For some time now, mobile phones have become indispensable and ubiquitous tools in our daily lives. Despite their convenience, they have also brought about new problems, especially among the youth. According to a study published in October, nearly seven out of 10 Chinese schoolchildren own at least one smartphone.
To tackle this new phenomenon, east China's Shandong Province has, since November this year, implemented a new regulation on the promotion of physical health among the province's students. According to the regulation, students are strictly prohibited from using both phones and tablets in schools and colleges.
Such a prohibition is not a first: France has banned smartphones in class and "during any teaching activity" since September. However, these new measures have sparked a number of debates and discussions in China.
For proponents of this ban, the use of phones in primary and secondary schools encroaches on study time and physical exercise, which affects both the sight and health of minors. Opponents of the ban, for their part, believe that the prohibition is unreasonable as the issue is more of a clash between a traditional education system and the information age. In place of a clear cut ban, children should be taught to make better use of their phones, which would be more constructive than a zero-tolerance approach.
Deputy Director of the Shandong Provincial Institute for the Prevention of Eye Diseases Among Teenagers
Excessive use of smart-phones has seriously harmed the eyesight of young Chinese. According to the World Health Organization, China has the world's highest rate of childhood myopia, and by 2020, the number of myopic Chinese will reach 700 million. Myopia not only causes life-long problems, but also has a negative impact on young people's future job opportunities. Moreover, smartphones also harm the mental health of children. According to studies, the brain of a child under 10 absorbs 60 percent more electromagnetic radiation than that of an adult. This can affect the normal functions of minors' nervous systems, leading to sleep disorder, headaches and memory loss. Addiction to the virtual world will certainly reduce the number of opportunities children have to communicate with their peers and prevent them from having a good understanding of the real world, which, in the long run, may lead to mental illnesses such as autism.
Director of the Office of Hualong No.1 Middle School of Puyang, Henan
Students should not bring their smartphones to class. First, students should focus on their academic studies. Using smartphones in class seriously affects a pupil's ability to focus and listen in class. Its uncontrolled use may lead to a large number of incivilities and disturbances occasionally reported in educational establishments. Second, smartphones can arouse social inferiority, leading to jealousy, racketeering and theft among classmates. Finally, the use of smartphones in schools is likely to compromise the overall quality of social life, which is essential for students to develop themselves and flourish. Elementary and high school students are at a stage of growth, in which their vision of the future is not yet defined and their self-control ability is relatively weak. It is therefore our imperative responsibility to protect students against smartphones.
Mother of a middle school student living in Changsha, Hunan
The use of smartphones on campus will negatively influence children's lives. First, smartphones are sometimes used as tools for cyberstalking and provide easy access to violent and pornographic images via the Internet. Second, the presence of smartphones in schools can also lead to an unhealthy competition between children, who come from different families with different economic backgrounds. In addition, the need to equip every child with a phone will eventually increase the economic burden on families.
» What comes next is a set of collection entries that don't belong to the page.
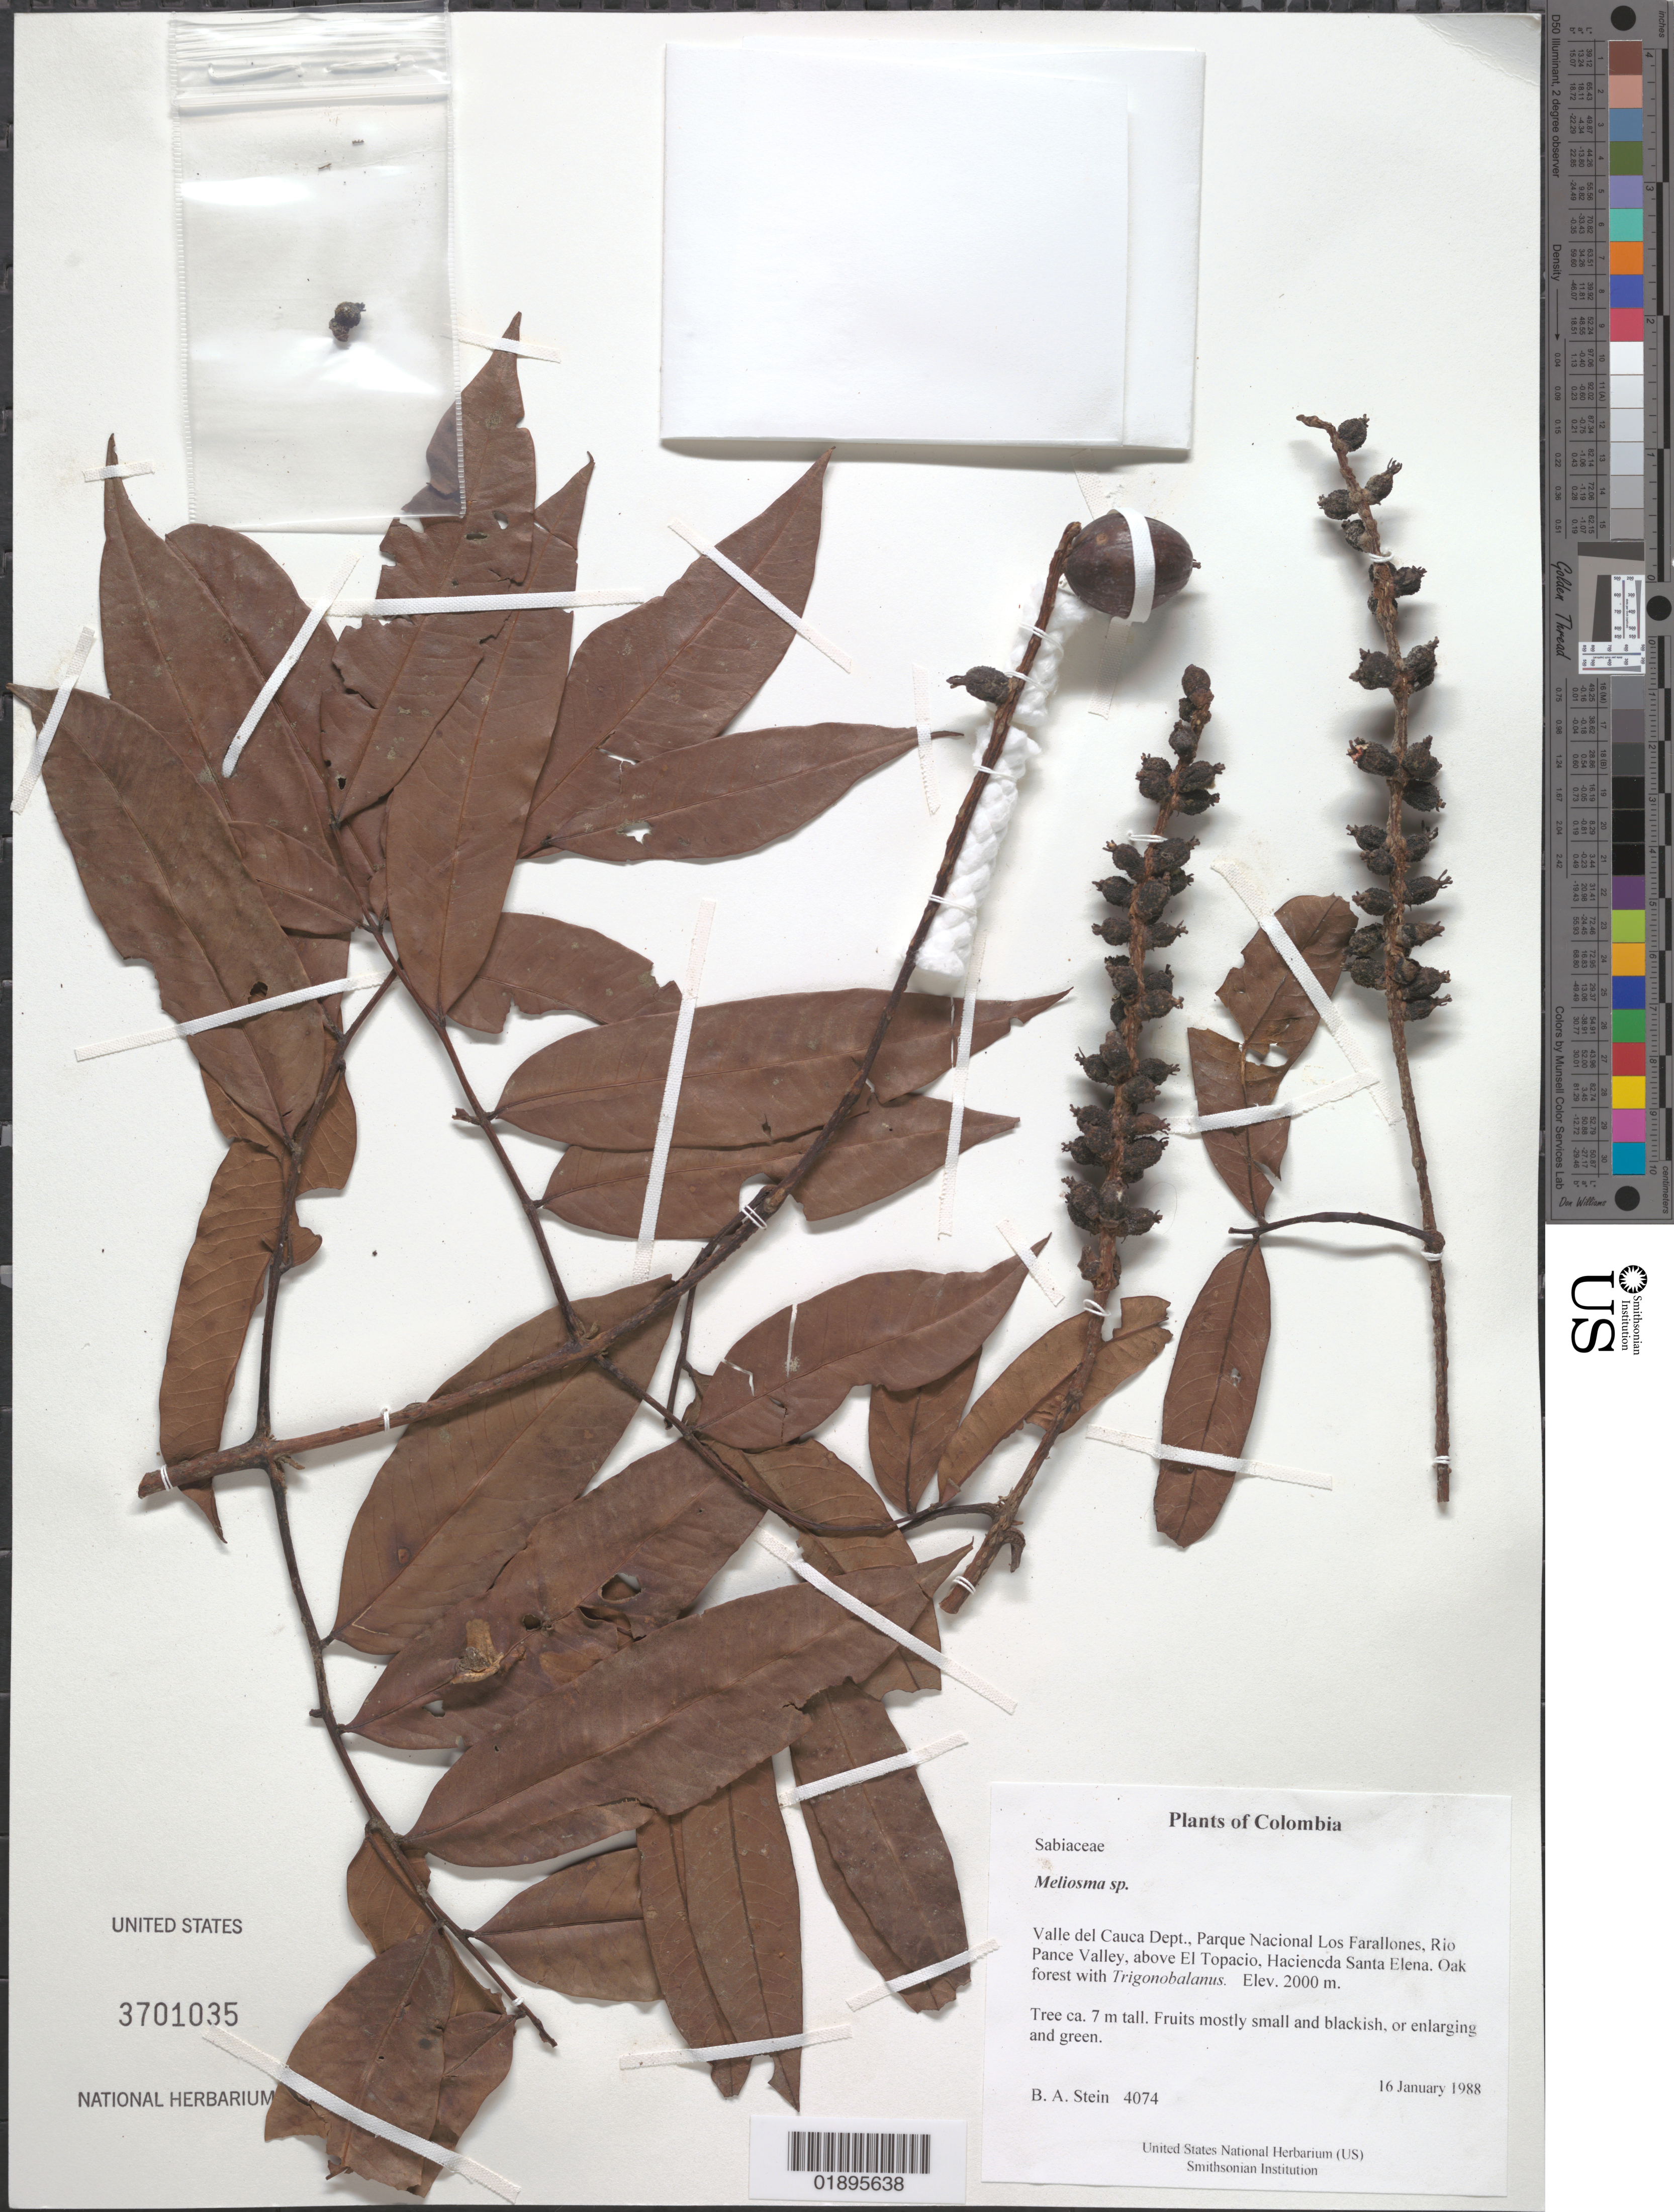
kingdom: Plantae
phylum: Tracheophyta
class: Magnoliopsida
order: Fagales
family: Juglandaceae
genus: Alfaroa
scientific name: Alfaroa williamsii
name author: Ant. Molina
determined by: Ávila, F. A.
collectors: B. A. Stein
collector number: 4074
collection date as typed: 16 January 1988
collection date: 1988-01-16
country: Colombia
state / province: Valle del Cauca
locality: Parque Nacional Los Farallones, Rio Pance Valley, above El Topacio, Haciencda Santa Elena.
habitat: Oak forest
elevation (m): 2000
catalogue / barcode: US 3701035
Teacher at Beijing No. 5 High School
The use of smartphones on campus has a lot of benefits. The most obvious one is that children can keep in touch with news and the outside world. We are living in the Internet era and electronic products are not a curse. On the contrary, they can broaden children's horizon, help them acquire more knowledge, and allow them to cultivate their ability to learn independently. In addition, online courses can be taken via smartphones, which can further stimulate students' interest in learning. Moreover, smartphones allow children to stay in touch with their parents, school and teachers in case of an emergency. Some classes have even created their own group on WeChat, allowing parents and teachers to create a culture of open communication and mutual understanding.
Official of Nanjing Normal University
What we need to ban is the unhealthy information, addictive online games and violent content, not the smartphone. Today, children are born in an Internet era and we cannot stop them from coming into contact with the modern technology. Smartphones, as technological tools, are part of the trend in social development and are an extension of our eyesight and hearing. Schools and teachers should make the most out of smartphones in their learning activities, rather than seeking to ban high-technologies on campus. Moreover, an excellent teacher should be able to capture the attention of the students through giving good and interesting lectures. Thus, banishing smartphones is useless, and may lead to even more conflicts between schools and students.
Vice President of the 21st Century Education Research Institute
While the ban's initial intent is good, its method is a bit radical. In children's daily life, smartphones are far from being the only temptation. There are also computers, television, fast food, pets and toys. Should we ban all this? Won't children growing up in a world without any temptation be too fragile? They will not always be under the constant supervision of parents and school teachers. We must cultivate their self-control abilities, so that they can use these tools while better controlling their impulses. In addition, banning mobile phones on campus is an ineffective measure to solve the problems relating to excessive phone use among students. It therefore requires joint efforts, from schools, families and society. In this regard, parents should also be exemplary when using their smartphones, especially in the presence of their children.